Exercise requirements - Repeat the data exactly as it appears.

Collected data entries
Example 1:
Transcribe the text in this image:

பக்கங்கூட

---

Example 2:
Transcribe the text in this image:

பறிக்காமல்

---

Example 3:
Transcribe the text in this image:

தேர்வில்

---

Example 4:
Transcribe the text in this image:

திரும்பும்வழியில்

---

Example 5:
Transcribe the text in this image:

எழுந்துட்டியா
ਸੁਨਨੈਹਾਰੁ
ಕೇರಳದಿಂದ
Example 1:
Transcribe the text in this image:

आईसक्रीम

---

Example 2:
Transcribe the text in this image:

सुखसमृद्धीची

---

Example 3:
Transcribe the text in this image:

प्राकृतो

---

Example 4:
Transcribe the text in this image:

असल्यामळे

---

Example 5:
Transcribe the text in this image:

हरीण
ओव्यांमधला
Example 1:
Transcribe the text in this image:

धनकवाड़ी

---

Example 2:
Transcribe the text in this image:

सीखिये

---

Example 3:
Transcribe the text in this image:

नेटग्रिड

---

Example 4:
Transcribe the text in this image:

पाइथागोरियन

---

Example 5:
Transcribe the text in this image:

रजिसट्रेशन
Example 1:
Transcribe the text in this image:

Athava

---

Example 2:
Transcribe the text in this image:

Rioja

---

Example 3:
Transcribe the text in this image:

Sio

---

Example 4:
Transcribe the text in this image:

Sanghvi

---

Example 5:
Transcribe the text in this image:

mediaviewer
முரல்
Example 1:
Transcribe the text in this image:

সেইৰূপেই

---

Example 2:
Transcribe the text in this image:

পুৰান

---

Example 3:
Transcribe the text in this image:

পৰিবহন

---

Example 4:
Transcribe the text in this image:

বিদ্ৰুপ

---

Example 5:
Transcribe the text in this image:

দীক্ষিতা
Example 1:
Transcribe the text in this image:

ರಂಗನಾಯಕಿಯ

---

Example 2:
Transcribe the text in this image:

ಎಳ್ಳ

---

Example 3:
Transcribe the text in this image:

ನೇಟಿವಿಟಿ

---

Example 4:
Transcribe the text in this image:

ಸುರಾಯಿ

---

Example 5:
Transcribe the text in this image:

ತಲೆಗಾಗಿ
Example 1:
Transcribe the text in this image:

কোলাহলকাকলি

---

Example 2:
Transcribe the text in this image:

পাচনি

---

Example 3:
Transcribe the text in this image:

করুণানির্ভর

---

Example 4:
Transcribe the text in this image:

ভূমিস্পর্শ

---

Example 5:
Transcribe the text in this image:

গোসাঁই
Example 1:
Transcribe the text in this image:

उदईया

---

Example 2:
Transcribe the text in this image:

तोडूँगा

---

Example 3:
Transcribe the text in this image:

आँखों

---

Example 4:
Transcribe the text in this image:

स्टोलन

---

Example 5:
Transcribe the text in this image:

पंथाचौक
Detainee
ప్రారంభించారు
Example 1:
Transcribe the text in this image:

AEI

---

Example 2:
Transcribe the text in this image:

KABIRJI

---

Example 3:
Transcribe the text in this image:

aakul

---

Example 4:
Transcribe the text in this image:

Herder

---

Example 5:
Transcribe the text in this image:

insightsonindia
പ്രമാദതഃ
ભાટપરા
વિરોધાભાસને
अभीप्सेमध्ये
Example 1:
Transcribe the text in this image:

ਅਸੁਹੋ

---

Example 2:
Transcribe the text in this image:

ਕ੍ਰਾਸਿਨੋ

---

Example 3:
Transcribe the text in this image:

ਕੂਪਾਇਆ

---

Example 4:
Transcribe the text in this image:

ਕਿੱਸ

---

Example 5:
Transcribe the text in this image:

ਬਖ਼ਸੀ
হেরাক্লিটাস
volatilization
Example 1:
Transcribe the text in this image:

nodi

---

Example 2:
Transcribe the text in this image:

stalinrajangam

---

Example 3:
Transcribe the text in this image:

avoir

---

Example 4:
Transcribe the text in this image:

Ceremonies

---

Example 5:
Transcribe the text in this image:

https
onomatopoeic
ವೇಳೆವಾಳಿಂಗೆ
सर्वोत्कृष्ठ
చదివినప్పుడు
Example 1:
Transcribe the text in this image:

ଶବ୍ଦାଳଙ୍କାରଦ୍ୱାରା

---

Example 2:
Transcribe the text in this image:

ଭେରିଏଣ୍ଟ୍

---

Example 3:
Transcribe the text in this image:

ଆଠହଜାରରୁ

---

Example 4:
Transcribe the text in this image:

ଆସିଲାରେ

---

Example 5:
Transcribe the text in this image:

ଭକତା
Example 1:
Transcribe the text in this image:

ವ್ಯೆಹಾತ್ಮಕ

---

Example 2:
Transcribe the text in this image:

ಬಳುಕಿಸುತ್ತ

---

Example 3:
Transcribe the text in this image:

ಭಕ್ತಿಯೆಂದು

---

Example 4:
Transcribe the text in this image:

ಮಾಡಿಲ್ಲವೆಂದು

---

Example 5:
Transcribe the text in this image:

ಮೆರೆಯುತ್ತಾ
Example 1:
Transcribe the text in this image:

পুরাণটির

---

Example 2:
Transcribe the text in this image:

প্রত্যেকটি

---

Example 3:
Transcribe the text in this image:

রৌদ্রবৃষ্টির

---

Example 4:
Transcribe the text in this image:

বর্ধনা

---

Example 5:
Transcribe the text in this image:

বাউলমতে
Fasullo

Result below -
Example 1:
Transcribe the text in this image:

பக்கங்கூட

---

Example 2:
Transcribe the text in this image:

பறிக்காமல்

---

Example 3:
Transcribe the text in this image:

தேர்வில்

---

Example 4:
Transcribe the text in this image:

திரும்பும்வழியில்

---

Example 5:
Transcribe the text in this image:

எழுந்துட்டியா
ਸੁਨਨੈਹਾਰੁ
ಕೇರಳದಿಂದ
Example 1:
Transcribe the text in this image:

आईसक्रीम

---

Example 2:
Transcribe the text in this image:

सुखसमृद्धीची

---

Example 3:
Transcribe the text in this image:

प्राकृतो

---

Example 4:
Transcribe the text in this image:

असल्यामळे

---

Example 5:
Transcribe the text in this image:

हरीण
ओव्यांमधला
Example 1:
Transcribe the text in this image:

धनकवाड़ी

---

Example 2:
Transcribe the text in this image:

सीखिये

---

Example 3:
Transcribe the text in this image:

नेटग्रिड

---

Example 4:
Transcribe the text in this image:

पाइथागोरियन

---

Example 5:
Transcribe the text in this image:

रजिसट्रेशन
Example 1:
Transcribe the text in this image:

Athava

---

Example 2:
Transcribe the text in this image:

Rioja

---

Example 3:
Transcribe the text in this image:

Sio

---

Example 4:
Transcribe the text in this image:

Sanghvi

---

Example 5:
Transcribe the text in this image:

mediaviewer
முரல்
Example 1:
Transcribe the text in this image:

সেইৰূপেই

---

Example 2:
Transcribe the text in this image:

পুৰান

---

Example 3:
Transcribe the text in this image:

পৰিবহন

---

Example 4:
Transcribe the text in this image:

বিদ্ৰুপ

---

Example 5:
Transcribe the text in this image:

দীক্ষিতা
Example 1:
Transcribe the text in this image:

ರಂಗನಾಯಕಿಯ

---

Example 2:
Transcribe the text in this image:

ಎಳ್ಳ

---

Example 3:
Transcribe the text in this image:

ನೇಟಿವಿಟಿ

---

Example 4:
Transcribe the text in this image:

ಸುರಾಯಿ

---

Example 5:
Transcribe the text in this image:

ತಲೆಗಾಗಿ
Example 1:
Transcribe the text in this image:

কোলাহলকাকলি

---

Example 2:
Transcribe the text in this image:

পাচনি

---

Example 3:
Transcribe the text in this image:

করুণানির্ভর

---

Example 4:
Transcribe the text in this image:

ভূমিস্পর্শ

---

Example 5:
Transcribe the text in this image:

গোসাঁই
Example 1:
Transcribe the text in this image:

उदईया

---

Example 2:
Transcribe the text in this image:

तोडूँगा

---

Example 3:
Transcribe the text in this image:

आँखों

---

Example 4:
Transcribe the text in this image:

स्टोलन

---

Example 5:
Transcribe the text in this image:

पंथाचौक
Detainee
ప్రారంభించారు
Example 1:
Transcribe the text in this image:

AEI

---

Example 2:
Transcribe the text in this image:

KABIRJI

---

Example 3:
Transcribe the text in this image:

aakul

---

Example 4:
Transcribe the text in this image:

Herder

---

Example 5:
Transcribe the text in this image:

insightsonindia
പ്രമാദതഃ
ભાટપરા
વિરોધાભાસને
अभीप्सेमध्ये
Example 1:
Transcribe the text in this image:

ਅਸੁਹੋ

---

Example 2:
Transcribe the text in this image:

ਕ੍ਰਾਸਿਨੋ

---

Example 3:
Transcribe the text in this image:

ਕੂਪਾਇਆ

---

Example 4:
Transcribe the text in this image:

ਕਿੱਸ

---

Example 5:
Transcribe the text in this image:

ਬਖ਼ਸੀ
হেরাক্লিটাস
volatilization
Example 1:
Transcribe the text in this image:

nodi

---

Example 2:
Transcribe the text in this image:

stalinrajangam

---

Example 3:
Transcribe the text in this image:

avoir

---

Example 4:
Transcribe the text in this image:

Ceremonies

---

Example 5:
Transcribe the text in this image:

https
onomatopoeic
ವೇಳೆವಾಳಿಂಗೆ
सर्वोत्कृष्ठ
చదివినప్పుడు
Example 1:
Transcribe the text in this image:

ଶବ୍ଦାଳଙ୍କାରଦ୍ୱାରା

---

Example 2:
Transcribe the text in this image:

ଭେରିଏଣ୍ଟ୍

---

Example 3:
Transcribe the text in this image:

ଆଠହଜାରରୁ

---

Example 4:
Transcribe the text in this image:

ଆସିଲାରେ

---

Example 5:
Transcribe the text in this image:

ଭକତା
Example 1:
Transcribe the text in this image:

ವ್ಯೆಹಾತ್ಮಕ

---

Example 2:
Transcribe the text in this image:

ಬಳುಕಿಸುತ್ತ

---

Example 3:
Transcribe the text in this image:

ಭಕ್ತಿಯೆಂದು

---

Example 4:
Transcribe the text in this image:

ಮಾಡಿಲ್ಲವೆಂದು

---

Example 5:
Transcribe the text in this image:

ಮೆರೆಯುತ್ತಾ
Example 1:
Transcribe the text in this image:

পুরাণটির

---

Example 2:
Transcribe the text in this image:

প্রত্যেকটি

---

Example 3:
Transcribe the text in this image:

রৌদ্রবৃষ্টির

---

Example 4:
Transcribe the text in this image:

বর্ধনা

---

Example 5:
Transcribe the text in this image:

বাউলমতে
Fasullo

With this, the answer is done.